Looks good! Ready to roll now!:thumbsup:


----------



## oldpaintdoc (Apr 11, 2010)

Hey BC,
I just picked up a white 99 Astro Panel van.
Was using a 95 S-10 Ext Cab w/cap.
Sold it today on CL for $800. It was listed for less than 15 min before 1st call and he bought it.
So far I really like my van.


----------



## BC_Painter (Feb 14, 2010)

ragebhardt said:


> Hey BC,
> I just picked up a white 99 Astro Panel van.
> Was using a 95 S-10 Ext Cab w/cap.
> Sold it today on CL for $800. It was listed for less than 15 min before 1st call and he bought it.
> So far I really like my van.


How much you pay for the 99 astro panel van?


----------



## oldpaintdoc (Apr 11, 2010)

"How much you pay for the 99 astro panel van?"

$2600
138000 miles
Ladder rack
Headache rack
Very clean inside and out (not perfect)
Dutch rear doors


----------



## BC_Painter (Feb 14, 2010)

ragebhardt said:


> "How much you pay for the 99 astro panel van?"
> 
> $2600
> 138000 miles
> ...


Mine has the ladder rack
You can see how clean it is
Plywood in the back for materials, just gotta build a shelf for some organization too.
180k km ( 110k miles )
Regular 2 rear doors
300 bucks


----------



## wje (Apr 11, 2009)

You were kind of pokin fun at this thing when you mentioned it last week but in all honesty I think it is a very clean, respectable work van. Good job. Nicer than what most guys in my area are sporting. There is one brush and rolled vans i see often lol.


----------



## BC_Painter (Feb 14, 2010)

wje said:


> You were kind of pokin fun at this thing when you mentioned it last week but in all honesty I think it is a very clean, respectable work van. Good job. Nicer than what most guys in my area are sporting. There is one brush and rolled vans i see often lol.
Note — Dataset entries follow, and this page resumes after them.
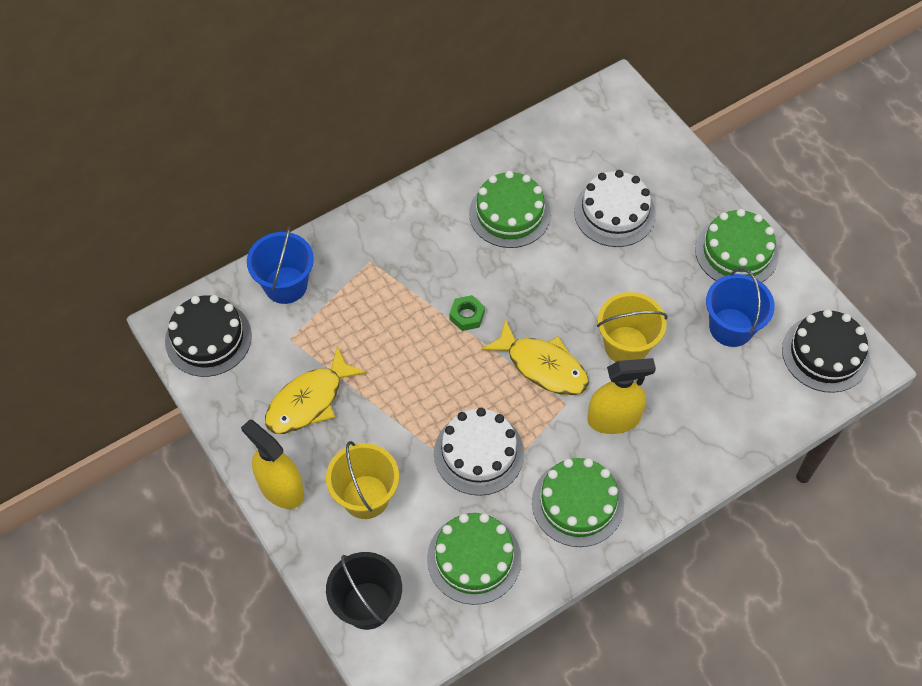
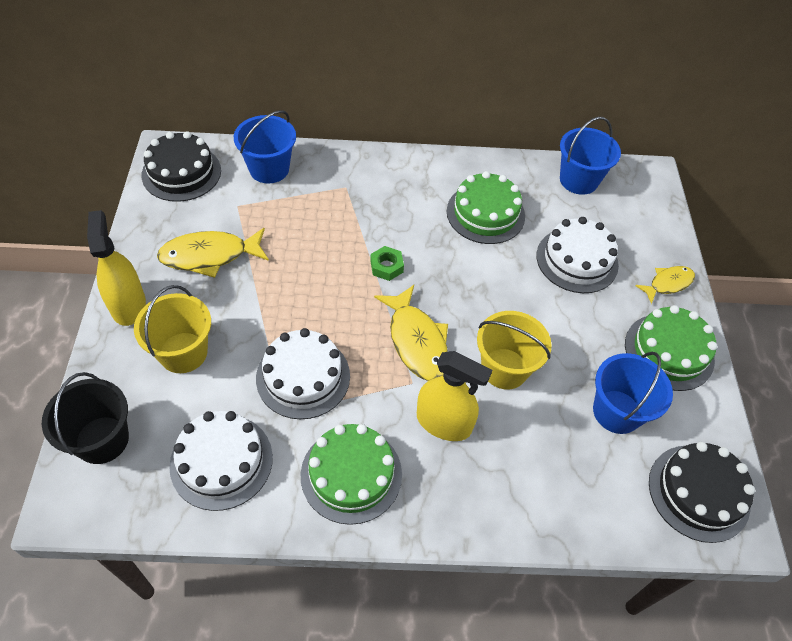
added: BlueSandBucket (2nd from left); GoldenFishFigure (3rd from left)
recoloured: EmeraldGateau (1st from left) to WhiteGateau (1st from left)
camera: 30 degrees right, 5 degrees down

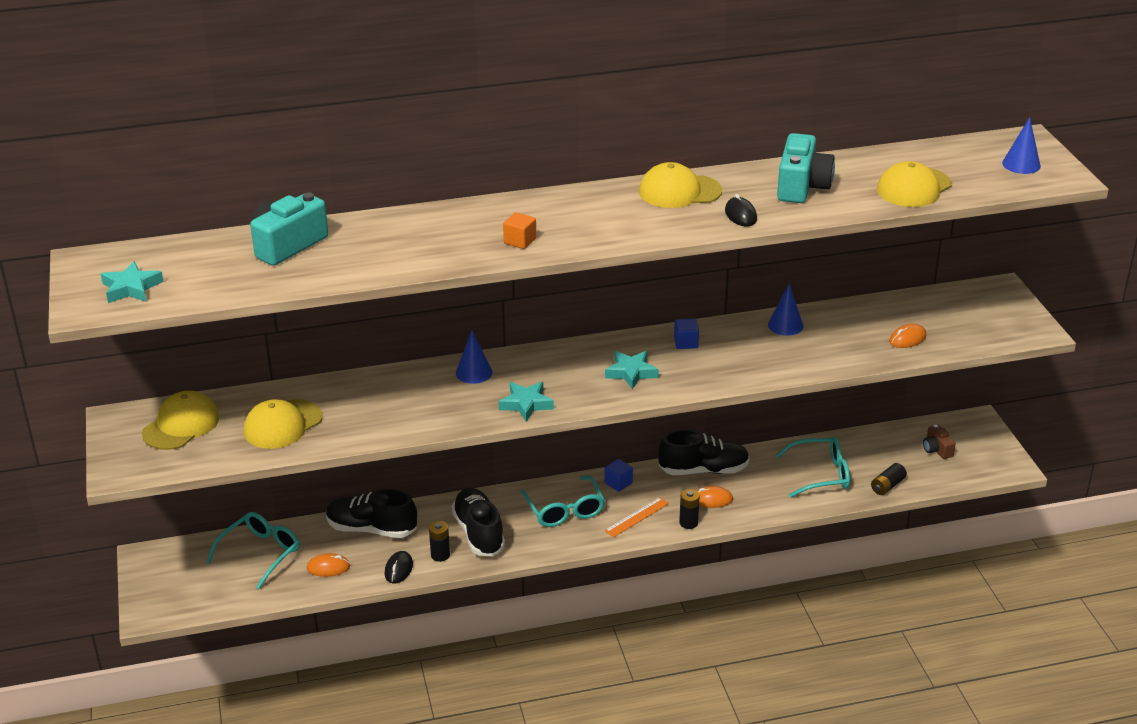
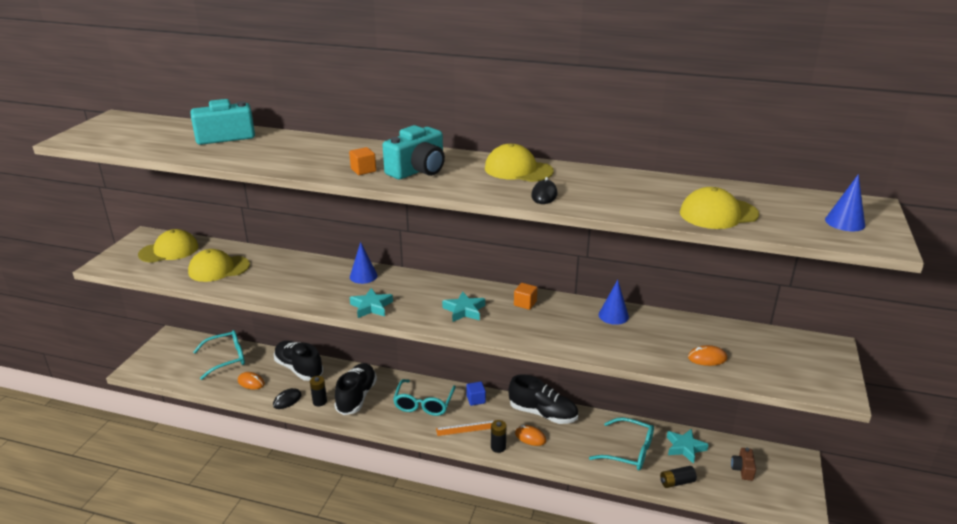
moved: AquaCamera (2nd from left); AquaFivePointedStar (1st from left in the first image) to AquaFivePointedStar (3rd from left)
recoloured: BlueCube (2nd from left) to BrightOrangeCube (2nd from left)
camera: 30 degrees right, 5 degrees down

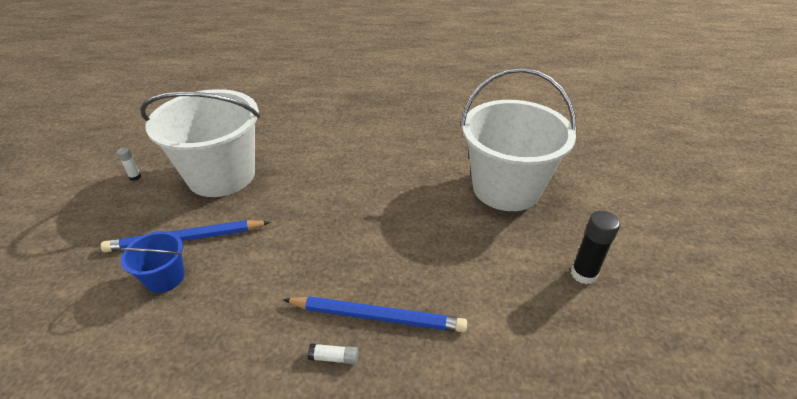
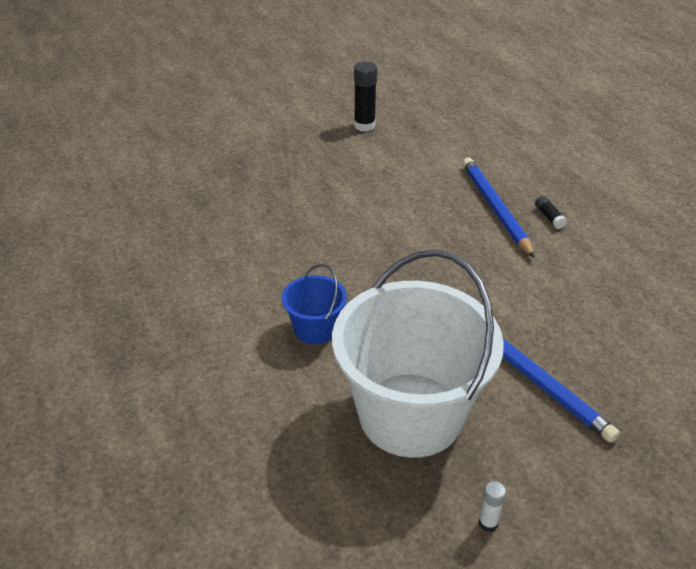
removed: WhiteSandBucket (2nd from left)
moved: BlueSandBucket
recoloured: WhiteStickOfGlue (2nd from left) to JetBlackStickOfGlue (2nd from left)
camera: 115 degrees left, 0 degrees up

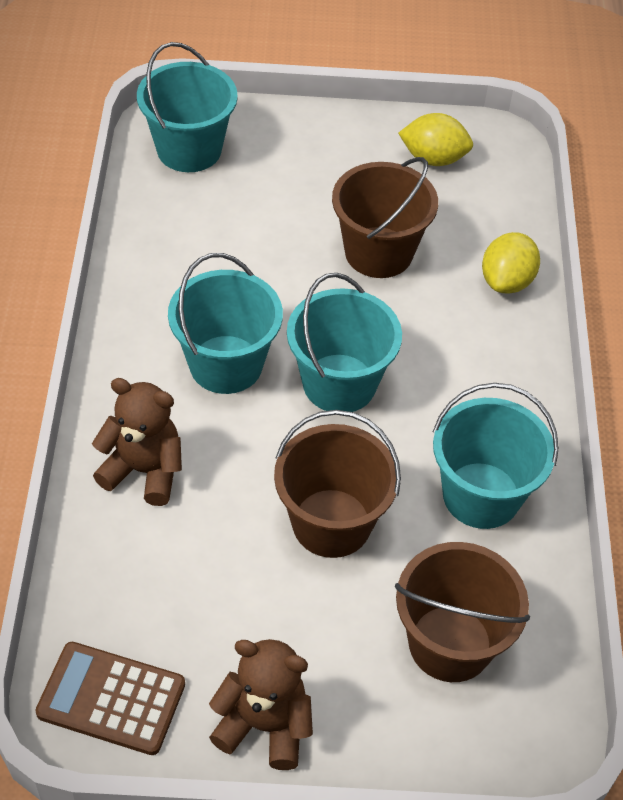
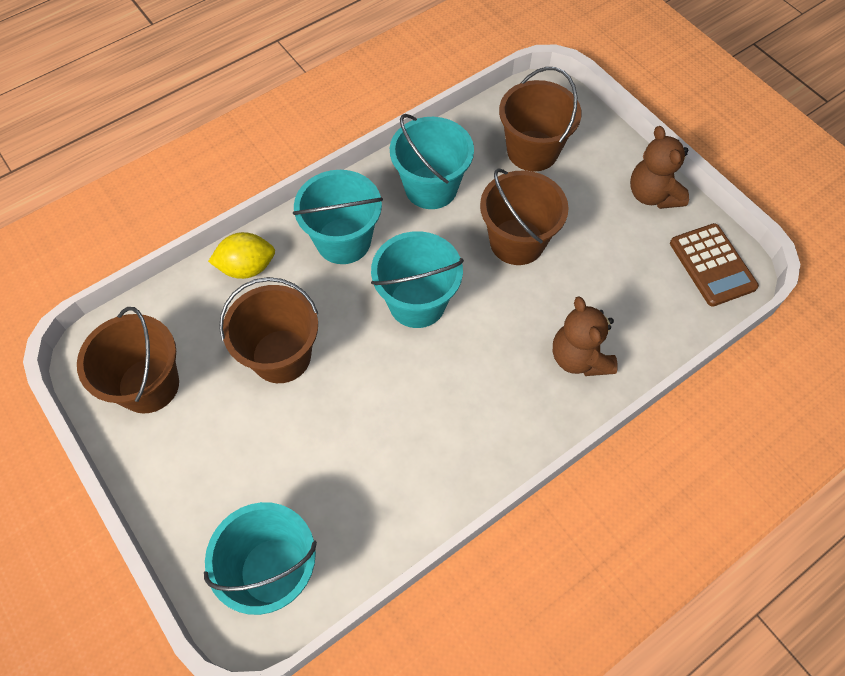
moved: AquaSandBucket (2nd from left)
replaced: GoldenCitrusFruit (1st from left) to BrownSandBucket (1st from left)
camera: 125 degrees left, 10 degrees up

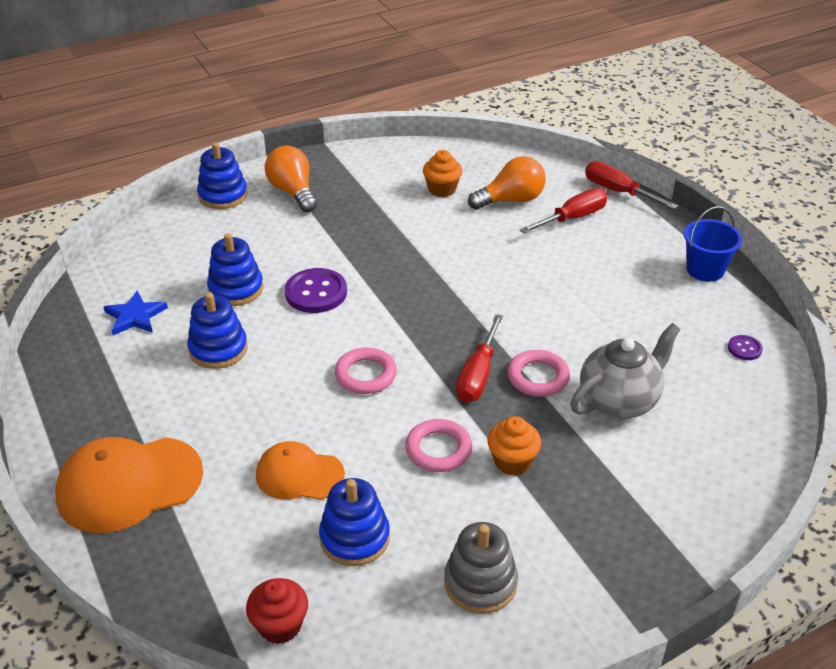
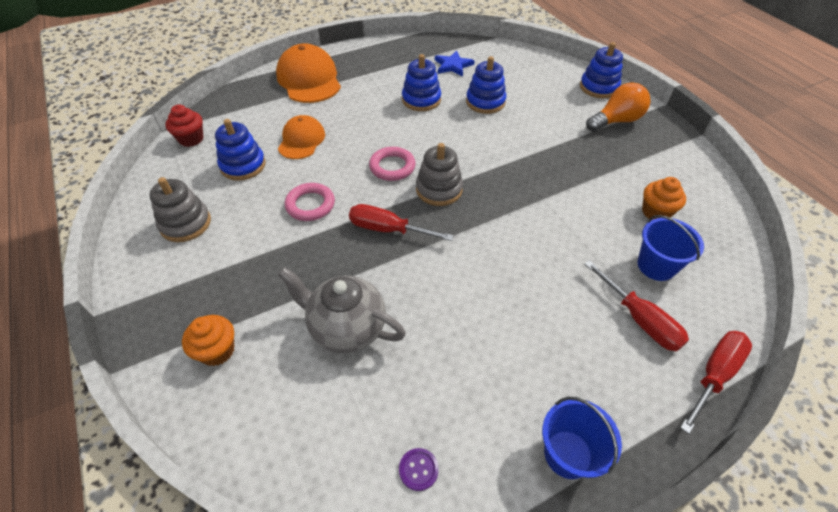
removed: RoyalPurpleSewingButton (1st from left); RosePinkRing (3rd from left)
added: GrayRingStacker (2nd from left)
moved: BrightOrangeCupcake (2nd from left in the first image) to BrightOrangeCupcake (1st from left)
replaced: BrightOrangeBulb (2nd from left) to BlueSandBucket (2nd from left)
turned: GrayChinaTeapot 150 degrees clockwise
camera: 90 degrees right, 10 degrees up

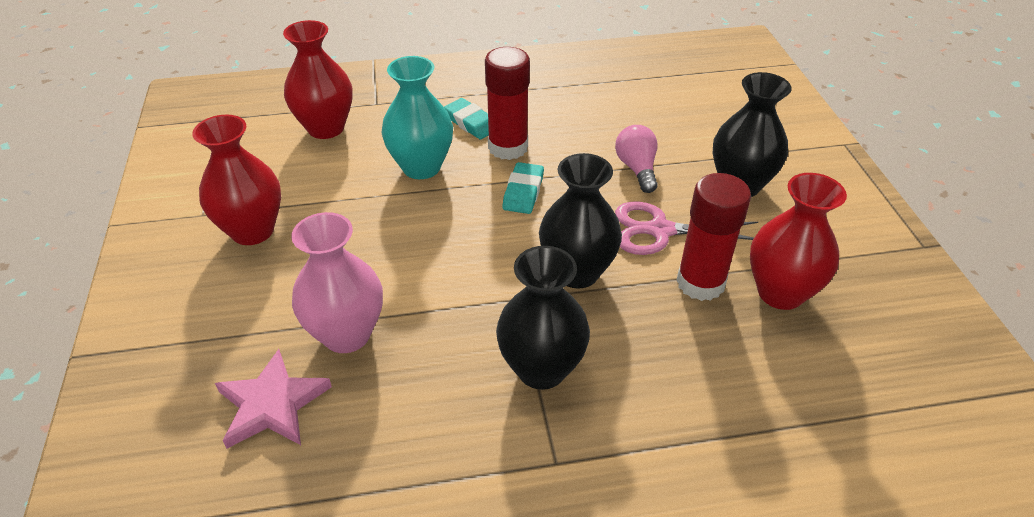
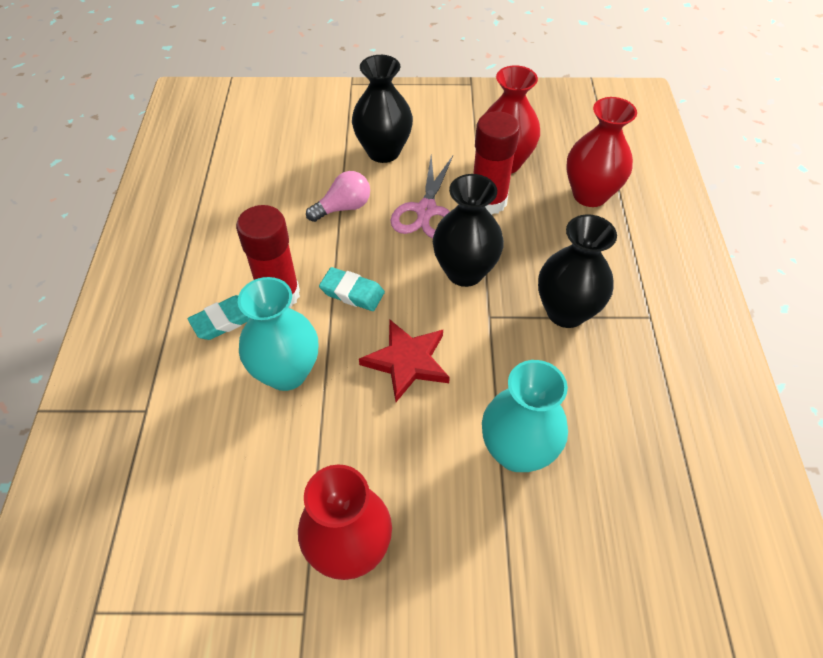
removed: RosePinkFivePointedStar
added: ScarletFivePointedStar
moved: ScarletVase (2nd from left in the first image) to ScarletVase (3rd from left)
recoloured: RosePinkVase to AquaVase (2nd from left)
turned: RosePinkBulb 150 degrees clockwise
camera: 80 degrees left, 10 degrees up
It may pale in comparison to some paint contractors vehicles but you are right. It is a GREAT work van, and I am proud of it.

As far as I am concerned it was an absolute steal and I am glad I acted quick :thumbsup:

It had sold once already but the idiot never came back with the cash, his loss is my substantial gain :thumbup:


----------



## Workaholic (Apr 17, 2007)

Only missing that nice logo and #


----------



## BC_Painter (Feb 14, 2010)

Workaholic said:


> Only missing that nice logo and #


Yes, that will be there I am hoping in a week, max 3 weeks.

Will post a new pic when that is done 

Working on the layout as we speak


----------



## RCP (Apr 18, 2007)

BC_Painter said:


> Mine has the ladder rack
> You can see how clean it is
> Plywood in the back for materials, just gotta build a shelf for some organization too.
> 180k km ( 110k miles )
> ...


300 bucks! For the whole van! What a score!:thumbup:


----------



## BC_Painter (Feb 14, 2010)

RCP said:


> 300 bucks! For the whole van! What a score!:thumbup:


I KNOW!!!

It's been maintained as a fleet vehicle, so it runs SUPER clean....

I guess there isn't a great market for used work vans here?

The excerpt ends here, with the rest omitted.